Enunciado nº 6 do FPPC

O Enunciado n. 06 do Fórum Permanente de Processualistas Civis dispõe: “O negócio jurídico processual não pode afastar os deveres inerentes à boa-fé e à cooperação.”.

São as seguintes as referências legislativas do CPC trazidas pelo Enunciado:
“Art. 5º – Aquele que de qualquer forma participa do processo deve comportar-se de acordo com a boa-fé.”

“Art. 190- Versando o processo sobre direitos que admitam autocomposição é lícito às partes plenamente capazes estipular mudanças no procedimento para ajustá-lo às especificidades da causa e convencionar sobre os seus ônus, poderes, faculdades e deveres processuais, antes ou durante o processo.

### OBJETIVO DO EXERCÍCIO
De acordo com o texto sobre o Enunciado nº 6 do FPPC, quais deveres o negócio jurídico processual não pode afastar?

### Dados armazenados
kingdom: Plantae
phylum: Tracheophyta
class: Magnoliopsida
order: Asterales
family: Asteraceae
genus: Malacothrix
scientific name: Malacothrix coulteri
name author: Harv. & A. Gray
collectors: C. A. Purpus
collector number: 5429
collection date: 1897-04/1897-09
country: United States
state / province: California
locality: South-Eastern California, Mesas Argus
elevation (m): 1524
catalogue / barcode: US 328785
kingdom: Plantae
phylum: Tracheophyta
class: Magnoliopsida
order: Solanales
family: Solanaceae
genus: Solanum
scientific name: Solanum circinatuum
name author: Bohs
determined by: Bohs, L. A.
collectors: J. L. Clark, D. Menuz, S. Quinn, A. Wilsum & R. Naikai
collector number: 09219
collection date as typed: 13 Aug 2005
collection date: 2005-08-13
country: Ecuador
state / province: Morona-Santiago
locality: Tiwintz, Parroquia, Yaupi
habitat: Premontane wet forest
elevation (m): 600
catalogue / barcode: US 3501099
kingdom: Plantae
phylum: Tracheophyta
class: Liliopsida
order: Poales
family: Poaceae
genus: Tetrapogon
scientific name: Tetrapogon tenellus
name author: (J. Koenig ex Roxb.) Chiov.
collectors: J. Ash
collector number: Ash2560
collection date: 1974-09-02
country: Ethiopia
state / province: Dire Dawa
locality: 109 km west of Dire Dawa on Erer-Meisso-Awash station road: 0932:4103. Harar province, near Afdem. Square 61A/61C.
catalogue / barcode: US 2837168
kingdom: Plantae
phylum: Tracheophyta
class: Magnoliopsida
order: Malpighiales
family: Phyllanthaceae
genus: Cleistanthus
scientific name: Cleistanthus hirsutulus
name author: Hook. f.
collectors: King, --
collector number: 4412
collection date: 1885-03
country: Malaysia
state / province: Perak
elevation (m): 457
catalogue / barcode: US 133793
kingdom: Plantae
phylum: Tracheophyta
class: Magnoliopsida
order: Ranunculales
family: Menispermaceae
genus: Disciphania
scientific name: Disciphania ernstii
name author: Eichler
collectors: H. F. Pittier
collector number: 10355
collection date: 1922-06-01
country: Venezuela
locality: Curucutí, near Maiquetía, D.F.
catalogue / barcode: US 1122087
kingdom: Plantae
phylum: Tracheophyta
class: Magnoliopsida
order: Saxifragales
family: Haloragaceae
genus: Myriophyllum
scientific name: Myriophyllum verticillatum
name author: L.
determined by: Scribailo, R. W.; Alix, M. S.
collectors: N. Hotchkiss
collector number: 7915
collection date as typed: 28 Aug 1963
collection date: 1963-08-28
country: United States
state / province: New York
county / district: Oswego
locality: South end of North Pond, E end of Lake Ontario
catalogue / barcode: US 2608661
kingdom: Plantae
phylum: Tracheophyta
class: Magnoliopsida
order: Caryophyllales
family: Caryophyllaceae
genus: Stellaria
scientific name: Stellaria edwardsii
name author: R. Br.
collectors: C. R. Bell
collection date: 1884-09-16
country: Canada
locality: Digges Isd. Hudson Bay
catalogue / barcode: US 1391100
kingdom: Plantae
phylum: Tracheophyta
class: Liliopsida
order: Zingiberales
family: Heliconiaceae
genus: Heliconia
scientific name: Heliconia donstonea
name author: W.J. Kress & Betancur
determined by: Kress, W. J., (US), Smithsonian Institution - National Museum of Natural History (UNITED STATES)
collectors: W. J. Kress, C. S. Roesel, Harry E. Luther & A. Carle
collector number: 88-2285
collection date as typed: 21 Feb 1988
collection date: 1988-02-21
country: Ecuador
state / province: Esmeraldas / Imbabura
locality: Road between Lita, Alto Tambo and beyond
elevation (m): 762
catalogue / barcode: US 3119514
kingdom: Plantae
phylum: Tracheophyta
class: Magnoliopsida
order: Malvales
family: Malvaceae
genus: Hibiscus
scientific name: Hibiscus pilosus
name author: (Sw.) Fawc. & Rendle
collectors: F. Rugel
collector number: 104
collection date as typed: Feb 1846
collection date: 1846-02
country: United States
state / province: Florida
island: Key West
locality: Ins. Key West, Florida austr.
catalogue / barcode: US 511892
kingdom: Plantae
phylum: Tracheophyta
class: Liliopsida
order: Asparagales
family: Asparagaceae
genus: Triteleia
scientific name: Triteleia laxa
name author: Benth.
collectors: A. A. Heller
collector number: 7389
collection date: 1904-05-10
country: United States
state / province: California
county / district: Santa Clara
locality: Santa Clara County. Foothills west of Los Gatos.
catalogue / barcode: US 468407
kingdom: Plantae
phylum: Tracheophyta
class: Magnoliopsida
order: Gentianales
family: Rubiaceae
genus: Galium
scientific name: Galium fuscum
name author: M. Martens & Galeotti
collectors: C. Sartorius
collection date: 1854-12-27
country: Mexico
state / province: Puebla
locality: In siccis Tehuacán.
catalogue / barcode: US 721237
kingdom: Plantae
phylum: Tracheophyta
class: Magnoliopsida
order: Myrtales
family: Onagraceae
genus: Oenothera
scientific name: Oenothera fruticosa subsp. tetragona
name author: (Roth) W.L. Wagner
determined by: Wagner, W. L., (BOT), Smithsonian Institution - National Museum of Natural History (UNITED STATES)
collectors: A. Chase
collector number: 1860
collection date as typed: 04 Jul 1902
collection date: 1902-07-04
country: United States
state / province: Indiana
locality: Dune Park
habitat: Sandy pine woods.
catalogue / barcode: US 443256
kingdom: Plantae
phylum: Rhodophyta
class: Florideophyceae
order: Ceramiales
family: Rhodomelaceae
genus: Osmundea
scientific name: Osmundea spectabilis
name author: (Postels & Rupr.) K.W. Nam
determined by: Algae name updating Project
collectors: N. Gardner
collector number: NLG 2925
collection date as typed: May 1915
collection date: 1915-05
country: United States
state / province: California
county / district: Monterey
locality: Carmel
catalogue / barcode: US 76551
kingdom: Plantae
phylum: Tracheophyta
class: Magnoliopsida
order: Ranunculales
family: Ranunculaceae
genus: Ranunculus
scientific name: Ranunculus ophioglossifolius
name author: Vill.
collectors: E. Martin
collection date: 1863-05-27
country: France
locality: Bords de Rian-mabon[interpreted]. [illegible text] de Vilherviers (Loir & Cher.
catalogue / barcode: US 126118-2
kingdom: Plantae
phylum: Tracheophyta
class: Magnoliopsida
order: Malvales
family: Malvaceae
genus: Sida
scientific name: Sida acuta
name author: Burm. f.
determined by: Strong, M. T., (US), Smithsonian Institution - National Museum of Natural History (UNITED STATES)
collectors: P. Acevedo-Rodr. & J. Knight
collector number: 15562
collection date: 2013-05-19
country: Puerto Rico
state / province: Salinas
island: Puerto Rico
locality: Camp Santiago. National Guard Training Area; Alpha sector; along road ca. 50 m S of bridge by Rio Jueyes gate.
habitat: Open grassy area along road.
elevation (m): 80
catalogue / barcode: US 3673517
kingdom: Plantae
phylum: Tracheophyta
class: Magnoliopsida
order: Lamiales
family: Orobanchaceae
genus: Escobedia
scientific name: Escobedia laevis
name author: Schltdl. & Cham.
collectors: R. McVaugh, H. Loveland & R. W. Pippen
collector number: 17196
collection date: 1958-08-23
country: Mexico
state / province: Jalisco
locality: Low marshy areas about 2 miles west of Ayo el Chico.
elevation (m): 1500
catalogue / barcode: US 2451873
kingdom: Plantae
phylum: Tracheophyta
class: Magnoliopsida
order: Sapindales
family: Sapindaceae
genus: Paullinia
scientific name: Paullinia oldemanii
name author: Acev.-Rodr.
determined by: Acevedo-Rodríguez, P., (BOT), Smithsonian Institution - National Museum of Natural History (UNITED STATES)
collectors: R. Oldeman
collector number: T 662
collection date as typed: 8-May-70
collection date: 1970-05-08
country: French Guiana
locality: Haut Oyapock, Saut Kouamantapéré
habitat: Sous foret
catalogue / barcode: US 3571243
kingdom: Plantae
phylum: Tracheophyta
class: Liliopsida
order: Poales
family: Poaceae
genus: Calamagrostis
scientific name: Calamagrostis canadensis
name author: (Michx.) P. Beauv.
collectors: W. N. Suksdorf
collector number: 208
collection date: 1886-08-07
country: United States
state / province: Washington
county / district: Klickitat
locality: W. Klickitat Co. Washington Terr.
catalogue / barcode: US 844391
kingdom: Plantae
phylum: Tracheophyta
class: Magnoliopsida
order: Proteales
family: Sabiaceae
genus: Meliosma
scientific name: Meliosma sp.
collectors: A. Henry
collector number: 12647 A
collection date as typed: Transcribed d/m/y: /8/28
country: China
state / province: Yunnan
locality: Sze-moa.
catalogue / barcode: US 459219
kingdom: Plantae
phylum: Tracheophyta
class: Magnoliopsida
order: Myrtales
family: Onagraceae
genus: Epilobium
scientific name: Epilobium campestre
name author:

### SOLUÇÃO DA TAREFA
Os deveres inerentes à boa-fé e à cooperação.